Alles, was wir im Gespräch, auch im therapeutischen Gespräch, aufnehmen und bewusst oder unbewusst im Gedächtnis speichern, verändert unsere neuronalen Netzwerke und seine synaptischen Verknüpfungen.
Der Anschein könnte entstehen, es handle sich um mittelalterliche Zauberei, anstatt um die auf neuere Forschung basierende Erkenntnis, dass die neuronale Netzwerk-Plastizität des Gehirns die menschliche Psyche bis ins hohe Alter flexibel, sprich veränderbar bleiben lässt. „Alles, was wir im Gespräch, auch im therapeutischen Gespräch, aufnehmen und bewusst oder unbewusst im Gedächtnis speichern, verändert unsere neuronalen Netzwerke und seine synaptischen Verknüpfungen“ sagt der Nobelpreisträger Eric Kandel.
„Eine Psychotherapie wirkt auch auf biologische Weise und zwar im Prinzip fast genauso wie antidepressive Medikamente, nämlich durch eine nachhaltige Veränderung des Gehirns“ heißt es weiter im Buch „Mind & Body: „Wie Gehirn und Psyche die Gesundheit beeinflussen“ von Johann Casper von Rüegg.
Allerdings muss nicht die Naturwissenschaft herangezogen werden, um das therapeutische Gespräch nicht nur zu etablieren, sondern es viel mehr in den Fokus zu rücken.
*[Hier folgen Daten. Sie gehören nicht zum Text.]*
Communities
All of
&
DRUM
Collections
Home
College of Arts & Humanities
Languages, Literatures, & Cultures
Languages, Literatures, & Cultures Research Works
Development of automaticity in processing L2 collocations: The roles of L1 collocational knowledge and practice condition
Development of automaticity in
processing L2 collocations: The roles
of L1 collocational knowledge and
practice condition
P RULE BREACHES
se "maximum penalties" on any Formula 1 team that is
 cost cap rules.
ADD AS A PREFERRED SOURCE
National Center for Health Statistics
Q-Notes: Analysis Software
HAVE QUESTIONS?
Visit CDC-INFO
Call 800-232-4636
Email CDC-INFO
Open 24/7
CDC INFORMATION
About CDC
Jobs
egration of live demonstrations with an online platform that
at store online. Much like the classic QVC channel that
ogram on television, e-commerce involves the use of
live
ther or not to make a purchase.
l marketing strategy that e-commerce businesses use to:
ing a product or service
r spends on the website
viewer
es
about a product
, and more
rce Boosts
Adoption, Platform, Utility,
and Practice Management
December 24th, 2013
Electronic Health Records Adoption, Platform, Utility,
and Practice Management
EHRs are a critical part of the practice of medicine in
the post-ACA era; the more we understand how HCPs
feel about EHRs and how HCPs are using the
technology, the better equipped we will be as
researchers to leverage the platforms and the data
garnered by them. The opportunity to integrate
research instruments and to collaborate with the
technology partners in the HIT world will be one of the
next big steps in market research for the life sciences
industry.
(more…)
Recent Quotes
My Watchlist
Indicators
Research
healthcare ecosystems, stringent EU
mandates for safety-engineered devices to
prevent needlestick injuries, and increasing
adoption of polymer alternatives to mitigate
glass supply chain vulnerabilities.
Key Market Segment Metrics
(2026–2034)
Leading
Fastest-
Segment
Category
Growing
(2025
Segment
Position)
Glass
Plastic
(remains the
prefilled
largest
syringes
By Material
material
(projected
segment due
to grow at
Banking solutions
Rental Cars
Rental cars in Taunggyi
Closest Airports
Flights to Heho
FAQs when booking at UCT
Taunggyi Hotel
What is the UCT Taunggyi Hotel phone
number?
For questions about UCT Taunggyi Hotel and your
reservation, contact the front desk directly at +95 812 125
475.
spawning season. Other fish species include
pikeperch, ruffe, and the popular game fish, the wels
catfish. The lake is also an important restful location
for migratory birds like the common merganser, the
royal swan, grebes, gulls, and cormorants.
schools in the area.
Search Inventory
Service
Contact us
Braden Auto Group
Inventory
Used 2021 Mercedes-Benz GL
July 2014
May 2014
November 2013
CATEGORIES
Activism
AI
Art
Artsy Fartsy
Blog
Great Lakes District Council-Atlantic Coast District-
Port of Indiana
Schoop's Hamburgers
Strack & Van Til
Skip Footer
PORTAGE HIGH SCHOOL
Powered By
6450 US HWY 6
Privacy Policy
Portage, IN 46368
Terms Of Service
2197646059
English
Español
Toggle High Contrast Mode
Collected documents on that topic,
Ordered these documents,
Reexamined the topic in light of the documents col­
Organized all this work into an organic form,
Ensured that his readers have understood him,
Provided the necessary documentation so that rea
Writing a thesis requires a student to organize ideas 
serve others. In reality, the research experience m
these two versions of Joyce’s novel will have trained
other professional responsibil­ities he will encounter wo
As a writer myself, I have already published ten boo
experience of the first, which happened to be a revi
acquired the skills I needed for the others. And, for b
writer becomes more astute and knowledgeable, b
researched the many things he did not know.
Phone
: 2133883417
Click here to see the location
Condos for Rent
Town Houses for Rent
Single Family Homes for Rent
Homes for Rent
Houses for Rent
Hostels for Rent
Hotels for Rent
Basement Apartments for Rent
Das gesprochene Wort, das in der Psychotherapie den Verlauf einer Erkrankung nachweislich beeinflusst, kann und muss auch aus ethischer Perspektive betrachtet werden.
Die Maximen moderner Medizin sind mit der Idee einer gemeinsamen, gewissermaßen demokratischen Entscheidungsfindung längst auf dem Weg, den sogenannten „Halbgott in Weiß“ seines Status zu entheben.
Aus medizin-ethischer Perspektive sollte die gemeinsame Entscheidung auf drei Säulen beruhen:
– der Diagnose des Arztes
– dem Willen und den Werten des Erkrankten, denen man nur im gemeinsamen
Gespräch, das auf offenen Fragestellungen basiert, erkunden kann
– der vorhandenen Möglichkeiten der Behandlung
Bevor der Patient aus ungenügendem Vertrauen seinem behandelnden Arzt gegenüber den „Netdoktor” befragt, sollte ein auf diesen Säulen basierender Dialog zwischen dem Arzt bzw. Psychotherapeuten und dem Patienten etabliert werden, der den naturwissenschaftlich-medizinischen und ethisch-psychotherapeutischen Diskurs umfasst. Es geht also nicht mehr in erster Linie um die Einigung auf ein Medikament, sondern vielmehr um eine gemeinsame sprachliche Matrix, die das Wort des Patienten sowie das des Arztes in die gemeinsame Waagschale legt.